On an annual basis, a project monitoring report must be submitted to the Registry. The purpose of this report is to report your estimated annual carbon stocks, attest that you are carrying out the intended project activities, and confirm that your project's carbon stocks are increasing or decreasing in accordance with initial projections. Specifically, your annual monitoring report must include the following:
- Carbon stock estimate: Provide estimate of total carbon stocks in project area for the year being reported, including anticipated or unanticipated changes in the stocks due to disturbances.
- Project compliance: You are required to submit an annual written assurance that the project activities are being carried out, as described in the project description and the Project Protocol is being followed.
- Disturbances: The written report should list any disturbances (tree removals, natural significant disturbances etc.) that have occurred, the date of the disturbance(s), the extent of the disturbance, including whether it is a natural significant disturbance, and whether it was originally anticipated as part of the project activity.
- Leakage: The report should include a declaration of whether any on-site activity-shifting leakage has occurred, a description of the type and scope of analysis that was performed to assess this leakage, as well as the quantification of any activity-shifting leakage that has occurred on-site.
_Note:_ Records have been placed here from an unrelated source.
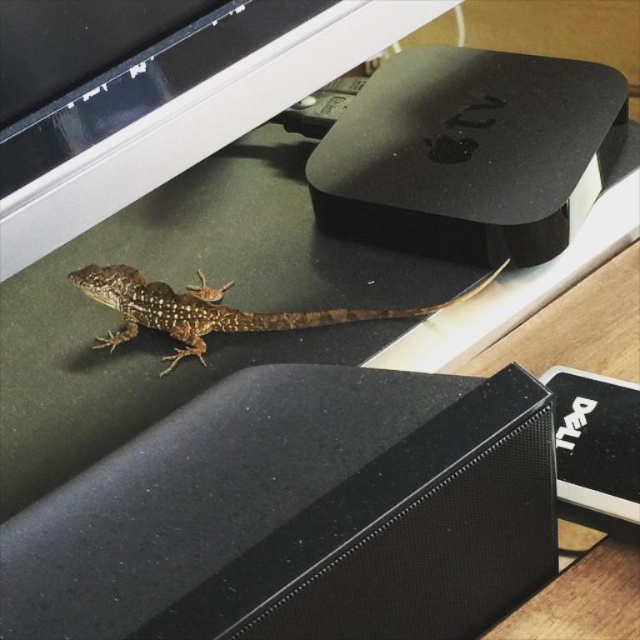
Question: Where is black matte speaker at lower center located in relation to brown scaly lizard at lower left in the image?

Choices:
 (A) left
 (B) right

Answer: (B)

Question: Is black matte speaker at lower center positioned behind brown scaly lizard at lower left?

Choices:
 (A) yes
 (B) no

Answer: (B)

Question: Which of the following is the closest to the observer?

Choices:
 (A) brown scaly lizard at lower left
 (B) black matte speaker at lower center

Answer: (B)

Question: Can you confirm if black matte speaker at lower center is bigger than brown scaly lizard at lower left?

Choices:
 (A) yes
 (B) no

Answer: (A)

Question: Which object is closer to the camera taking this photo?

Choices:
 (A) black matte speaker at lower center
 (B) brown scaly lizard at lower left

Answer: (A)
A good faith assessment of any off-site activity-shifting leakage must also be included (though not quantified).
Monitoring Plan Worksheets on annual monitoring and direct sampling can be found in the Forest Project Protocols, starting on page 125. LaTour (see Annex D).
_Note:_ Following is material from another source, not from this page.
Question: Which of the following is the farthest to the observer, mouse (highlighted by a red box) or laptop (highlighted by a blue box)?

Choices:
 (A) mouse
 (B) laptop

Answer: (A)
Reporting and Certifying your Project
You must certify your forest project results regularly and submit your certified results to the Registry. Certification is mandatory for all required greenhouse gas (GHG) emission data (including forest carbon stocks) reported to the Registry. In addition to certifying your forest project every five years, you must also certify your entity level carbon stocks and biological emissions every five years. Your non-biological GHG emissions must be certified annually. Please refer to the General Reporting Protocol for information on certifying your non-biological GHG emissions.
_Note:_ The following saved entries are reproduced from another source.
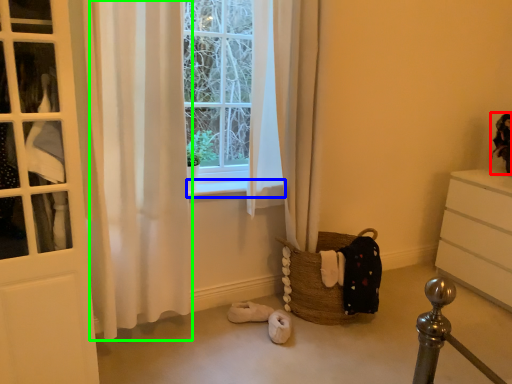
Question: Which object is the closest to the doll (highlighted by a red box)? Choose among these: window sill (highlighted by a blue box) or curtain (highlighted by a green box).

Choices:
 (A) window sill
 (B) curtain

Answer: (A)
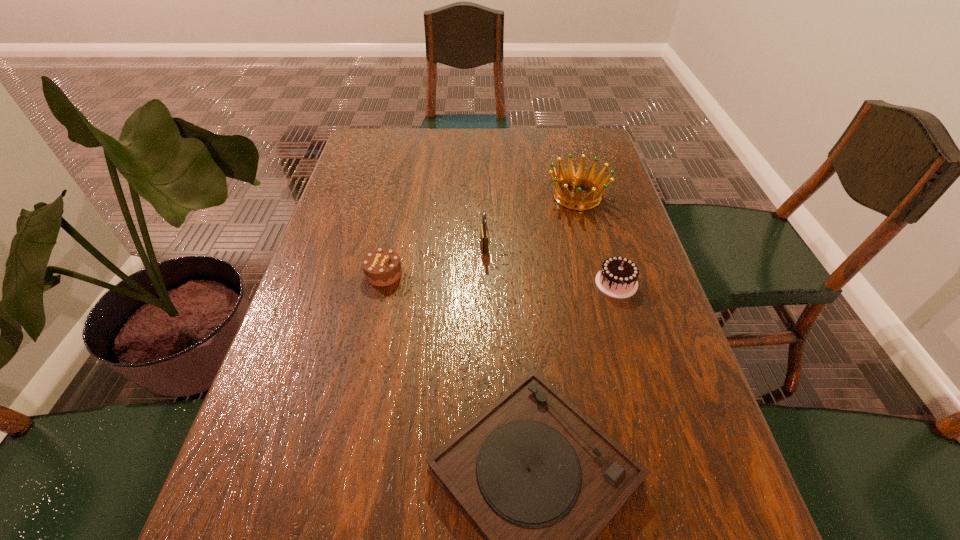
Where is `object that is at the left edge`? object that is at the left edge is located at coordinates (382, 267).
Completing the Reporting Process
If you have not done so already, you should hire an approved certifier. Remember that your certifier must be approved as a "forest sector certifier." You can enter into a multiple year contract with a certifier for up to 6 years, as stipulated in the General Reporting Protocol. However, given the structure of the certification cycle for biological emissions, the Registry strongly recommends entering into a 5-year contract with your certifier. The State of California and the Registry will "approve" certifiers that are qualified to review your project on an annual basis. Approved certifiers and their contact information are listed on the California Climate Action Registry's website.
You are now ready to complete the Registry's reporting process. At this point you should have:
- Reported your forest project for the reporting year into CARROT
- Successfully completed the forest project certification activities
- Obtained Certification Logs, Certification Report, and Certification Opinions for your biological and non-biological inventories as well as for your forest project
- Obtained Confirmation from your certifier that they have completed your certification form in CARROT
You must do two final things to complete the annual reporting process:
- Submit your GHG data for this reporting year to the Registry via the CARROT
- Mail a hard copy of your Certification Log(s), Certification Report, Monitoring Report and Certification Opinions to the Registry.
Once the Registry receives your submission and documentation, it will review your annual report. Upon acceptance of your annual report, the Registry will send you an email confirmation and mail you a certification certificate.